* **WHAT THE EXERCISE ASKS**
A faithful, word-for-word transcription of all the data is what is needed.
--- DATA SHOWN ---
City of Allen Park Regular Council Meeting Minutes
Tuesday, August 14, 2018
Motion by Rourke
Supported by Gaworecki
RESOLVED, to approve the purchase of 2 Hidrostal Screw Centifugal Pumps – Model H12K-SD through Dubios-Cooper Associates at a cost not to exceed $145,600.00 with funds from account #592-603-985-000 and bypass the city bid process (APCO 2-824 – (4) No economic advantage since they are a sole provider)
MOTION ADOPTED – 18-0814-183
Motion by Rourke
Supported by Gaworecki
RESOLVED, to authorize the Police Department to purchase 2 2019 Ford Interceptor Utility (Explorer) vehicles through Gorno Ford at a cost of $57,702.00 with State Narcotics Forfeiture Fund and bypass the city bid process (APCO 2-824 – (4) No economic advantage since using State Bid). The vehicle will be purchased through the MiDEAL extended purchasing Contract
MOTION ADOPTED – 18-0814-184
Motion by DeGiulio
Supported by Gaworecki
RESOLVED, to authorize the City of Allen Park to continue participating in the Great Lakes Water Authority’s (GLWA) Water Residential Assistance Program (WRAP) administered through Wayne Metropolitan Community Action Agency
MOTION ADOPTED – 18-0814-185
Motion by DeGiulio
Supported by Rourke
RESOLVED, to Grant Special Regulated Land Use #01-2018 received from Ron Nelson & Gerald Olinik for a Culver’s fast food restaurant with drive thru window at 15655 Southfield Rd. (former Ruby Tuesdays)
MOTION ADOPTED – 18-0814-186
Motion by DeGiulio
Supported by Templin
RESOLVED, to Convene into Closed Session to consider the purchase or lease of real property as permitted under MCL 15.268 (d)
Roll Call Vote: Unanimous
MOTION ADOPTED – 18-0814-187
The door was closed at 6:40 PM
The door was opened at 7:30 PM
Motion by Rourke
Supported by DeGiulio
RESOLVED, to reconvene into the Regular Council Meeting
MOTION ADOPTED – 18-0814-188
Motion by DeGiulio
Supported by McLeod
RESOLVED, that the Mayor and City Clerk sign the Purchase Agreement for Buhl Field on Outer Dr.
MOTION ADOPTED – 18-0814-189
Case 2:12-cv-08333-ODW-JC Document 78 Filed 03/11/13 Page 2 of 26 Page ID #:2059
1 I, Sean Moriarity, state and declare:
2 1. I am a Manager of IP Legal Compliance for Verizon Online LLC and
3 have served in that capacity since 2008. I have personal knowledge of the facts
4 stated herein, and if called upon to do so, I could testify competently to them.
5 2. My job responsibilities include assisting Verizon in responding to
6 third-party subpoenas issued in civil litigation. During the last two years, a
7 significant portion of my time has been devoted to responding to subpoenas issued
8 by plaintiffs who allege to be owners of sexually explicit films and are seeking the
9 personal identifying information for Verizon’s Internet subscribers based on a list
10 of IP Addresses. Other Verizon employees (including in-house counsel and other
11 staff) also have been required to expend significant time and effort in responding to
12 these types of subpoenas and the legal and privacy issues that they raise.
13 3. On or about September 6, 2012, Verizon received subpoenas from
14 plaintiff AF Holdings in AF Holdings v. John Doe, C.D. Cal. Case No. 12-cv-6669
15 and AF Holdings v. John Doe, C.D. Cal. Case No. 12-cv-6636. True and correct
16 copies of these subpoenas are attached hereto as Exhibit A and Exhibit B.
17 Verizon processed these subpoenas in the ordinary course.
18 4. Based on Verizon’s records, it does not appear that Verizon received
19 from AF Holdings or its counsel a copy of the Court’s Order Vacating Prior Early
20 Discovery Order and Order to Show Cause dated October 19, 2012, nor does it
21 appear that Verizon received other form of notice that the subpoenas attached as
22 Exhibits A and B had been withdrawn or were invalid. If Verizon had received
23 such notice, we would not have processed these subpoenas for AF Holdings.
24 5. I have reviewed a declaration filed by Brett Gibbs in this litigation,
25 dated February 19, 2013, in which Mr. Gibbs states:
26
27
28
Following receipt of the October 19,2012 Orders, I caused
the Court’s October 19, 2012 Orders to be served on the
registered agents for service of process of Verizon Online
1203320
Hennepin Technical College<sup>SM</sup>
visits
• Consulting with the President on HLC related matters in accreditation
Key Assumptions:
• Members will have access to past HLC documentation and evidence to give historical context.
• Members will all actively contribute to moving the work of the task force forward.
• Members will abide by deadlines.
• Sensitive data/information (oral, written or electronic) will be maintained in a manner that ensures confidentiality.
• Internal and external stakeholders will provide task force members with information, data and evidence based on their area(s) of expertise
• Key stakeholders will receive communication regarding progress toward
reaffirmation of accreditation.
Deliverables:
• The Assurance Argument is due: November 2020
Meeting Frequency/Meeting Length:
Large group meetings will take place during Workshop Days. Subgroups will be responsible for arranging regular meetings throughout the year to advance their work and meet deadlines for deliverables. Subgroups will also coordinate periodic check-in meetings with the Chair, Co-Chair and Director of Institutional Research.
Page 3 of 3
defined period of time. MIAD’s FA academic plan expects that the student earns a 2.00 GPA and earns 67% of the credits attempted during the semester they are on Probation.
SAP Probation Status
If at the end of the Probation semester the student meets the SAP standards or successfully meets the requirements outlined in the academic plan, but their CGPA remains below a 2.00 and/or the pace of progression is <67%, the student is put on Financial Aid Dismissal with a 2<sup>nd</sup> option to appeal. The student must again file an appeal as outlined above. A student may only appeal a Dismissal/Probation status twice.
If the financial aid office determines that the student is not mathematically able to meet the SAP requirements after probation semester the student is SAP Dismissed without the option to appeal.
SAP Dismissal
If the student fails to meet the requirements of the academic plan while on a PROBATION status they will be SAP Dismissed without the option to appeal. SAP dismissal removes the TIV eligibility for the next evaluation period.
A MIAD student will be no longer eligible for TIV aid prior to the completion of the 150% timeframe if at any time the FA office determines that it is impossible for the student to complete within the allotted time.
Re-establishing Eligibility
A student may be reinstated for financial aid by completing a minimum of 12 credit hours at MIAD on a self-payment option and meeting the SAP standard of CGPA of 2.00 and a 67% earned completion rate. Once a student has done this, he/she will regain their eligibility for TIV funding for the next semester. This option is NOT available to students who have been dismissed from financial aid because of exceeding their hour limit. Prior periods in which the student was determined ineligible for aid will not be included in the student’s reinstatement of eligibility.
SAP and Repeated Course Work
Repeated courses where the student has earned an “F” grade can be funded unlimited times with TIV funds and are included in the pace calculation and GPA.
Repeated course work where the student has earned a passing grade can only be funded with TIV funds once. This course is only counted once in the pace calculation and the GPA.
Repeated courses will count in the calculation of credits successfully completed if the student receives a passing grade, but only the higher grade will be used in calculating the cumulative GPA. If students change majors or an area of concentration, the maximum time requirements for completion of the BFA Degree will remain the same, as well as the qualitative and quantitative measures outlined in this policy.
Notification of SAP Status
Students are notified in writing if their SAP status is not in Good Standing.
---
* **TASK OUTPUT**
City of Allen Park Regular Council Meeting Minutes
Tuesday, August 14, 2018
Motion by Rourke
Supported by Gaworecki
RESOLVED, to approve the purchase of 2 Hidrostal Screw Centifugal Pumps – Model H12K-SD through Dubios-Cooper Associates at a cost not to exceed $145,600.00 with funds from account #592-603-985-000 and bypass the city bid process (APCO 2-824 – (4) No economic advantage since they are a sole provider)
MOTION ADOPTED – 18-0814-183
Motion by Rourke
Supported by Gaworecki
RESOLVED, to authorize the Police Department to purchase 2 2019 Ford Interceptor Utility (Explorer) vehicles through Gorno Ford at a cost of $57,702.00 with State Narcotics Forfeiture Fund and bypass the city bid process (APCO 2-824 – (4) No economic advantage since using State Bid). The vehicle will be purchased through the MiDEAL extended purchasing Contract
MOTION ADOPTED – 18-0814-184
Motion by DeGiulio
Supported by Gaworecki
RESOLVED, to authorize the City of Allen Park to continue participating in the Great Lakes Water Authority’s (GLWA) Water Residential Assistance Program (WRAP) administered through Wayne Metropolitan Community Action Agency
MOTION ADOPTED – 18-0814-185
Motion by DeGiulio
Supported by Rourke
RESOLVED, to Grant Special Regulated Land Use #01-2018 received from Ron Nelson & Gerald Olinik for a Culver’s fast food restaurant with drive thru window at 15655 Southfield Rd. (former Ruby Tuesdays)
MOTION ADOPTED – 18-0814-186
Motion by DeGiulio
Supported by Templin
RESOLVED, to Convene into Closed Session to consider the purchase or lease of real property as permitted under MCL 15.268 (d)
Roll Call Vote: Unanimous
MOTION ADOPTED – 18-0814-187
The door was closed at 6:40 PM
The door was opened at 7:30 PM
Motion by Rourke
Supported by DeGiulio
RESOLVED, to reconvene into the Regular Council Meeting
MOTION ADOPTED – 18-0814-188
Motion by DeGiulio
Supported by McLeod
RESOLVED, that the Mayor and City Clerk sign the Purchase Agreement for Buhl Field on Outer Dr.
MOTION ADOPTED – 18-0814-189
Case 2:12-cv-08333-ODW-JC Document 78 Filed 03/11/13 Page 2 of 26 Page ID #:2059
1 I, Sean Moriarity, state and declare:
2 1. I am a Manager of IP Legal Compliance for Verizon Online LLC and
3 have served in that capacity since 2008. I have personal knowledge of the facts
4 stated herein, and if called upon to do so, I could testify competently to them.
5 2. My job responsibilities include assisting Verizon in responding to
6 third-party subpoenas issued in civil litigation. During the last two years, a
7 significant portion of my time has been devoted to responding to subpoenas issued
8 by plaintiffs who allege to be owners of sexually explicit films and are seeking the
9 personal identifying information for Verizon’s Internet subscribers based on a list
10 of IP Addresses. Other Verizon employees (including in-house counsel and other
11 staff) also have been required to expend significant time and effort in responding to
12 these types of subpoenas and the legal and privacy issues that they raise.
13 3. On or about September 6, 2012, Verizon received subpoenas from
14 plaintiff AF Holdings in AF Holdings v. John Doe, C.D. Cal. Case No. 12-cv-6669
15 and AF Holdings v. John Doe, C.D. Cal. Case No. 12-cv-6636. True and correct
16 copies of these subpoenas are attached hereto as Exhibit A and Exhibit B.
17 Verizon processed these subpoenas in the ordinary course.
18 4. Based on Verizon’s records, it does not appear that Verizon received
19 from AF Holdings or its counsel a copy of the Court’s Order Vacating Prior Early
20 Discovery Order and Order to Show Cause dated October 19, 2012, nor does it
21 appear that Verizon received other form of notice that the subpoenas attached as
22 Exhibits A and B had been withdrawn or were invalid. If Verizon had received
23 such notice, we would not have processed these subpoenas for AF Holdings.
24 5. I have reviewed a declaration filed by Brett Gibbs in this litigation,
25 dated February 19, 2013, in which Mr. Gibbs states:
26
27
28
Following receipt of the October 19,2012 Orders, I caused
the Court’s October 19, 2012 Orders to be served on the
registered agents for service of process of Verizon Online
1203320
Hennepin Technical College<sup>SM</sup>
visits
• Consulting with the President on HLC related matters in accreditation
Key Assumptions:
• Members will have access to past HLC documentation and evidence to give historical context.
• Members will all actively contribute to moving the work of the task force forward.
• Members will abide by deadlines.
• Sensitive data/information (oral, written or electronic) will be maintained in a manner that ensures confidentiality.
• Internal and external stakeholders will provide task force members with information, data and evidence based on their area(s) of expertise
• Key stakeholders will receive communication regarding progress toward
reaffirmation of accreditation.
Deliverables:
• The Assurance Argument is due: November 2020
Meeting Frequency/Meeting Length:
Large group meetings will take place during Workshop Days. Subgroups will be responsible for arranging regular meetings throughout the year to advance their work and meet deadlines for deliverables. Subgroups will also coordinate periodic check-in meetings with the Chair, Co-Chair and Director of Institutional Research.
Page 3 of 3
defined period of time. MIAD’s FA academic plan expects that the student earns a 2.00 GPA and earns 67% of the credits attempted during the semester they are on Probation.
SAP Probation Status
If at the end of the Probation semester the student meets the SAP standards or successfully meets the requirements outlined in the academic plan, but their CGPA remains below a 2.00 and/or the pace of progression is <67%, the student is put on Financial Aid Dismissal with a 2<sup>nd</sup> option to appeal. The student must again file an appeal as outlined above. A student may only appeal a Dismissal/Probation status twice.
If the financial aid office determines that the student is not mathematically able to meet the SAP requirements after probation semester the student is SAP Dismissed without the option to appeal.
SAP Dismissal
If the student fails to meet the requirements of the academic plan while on a PROBATION status they will be SAP Dismissed without the option to appeal. SAP dismissal removes the TIV eligibility for the next evaluation period.
A MIAD student will be no longer eligible for TIV aid prior to the completion of the 150% timeframe if at any time the FA office determines that it is impossible for the student to complete within the allotted time.
Re-establishing Eligibility
A student may be reinstated for financial aid by completing a minimum of 12 credit hours at MIAD on a self-payment option and meeting the SAP standard of CGPA of 2.00 and a 67% earned completion rate. Once a student has done this, he/she will regain their eligibility for TIV funding for the next semester. This option is NOT available to students who have been dismissed from financial aid because of exceeding their hour limit. Prior periods in which the student was determined ineligible for aid will not be included in the student’s reinstatement of eligibility.
SAP and Repeated Course Work
Repeated courses where the student has earned an “F” grade can be funded unlimited times with TIV funds and are included in the pace calculation and GPA.
Repeated course work where the student has earned a passing grade can only be funded with TIV funds once. This course is only counted once in the pace calculation and the GPA.
Repeated courses will count in the calculation of credits successfully completed if the student receives a passing grade, but only the higher grade will be used in calculating the cumulative GPA. If students change majors or an area of concentration, the maximum time requirements for completion of the BFA Degree will remain the same, as well as the qualitative and quantitative measures outlined in this policy.
Notification of SAP Status
Students are notified in writing if their SAP status is not in Good Standing.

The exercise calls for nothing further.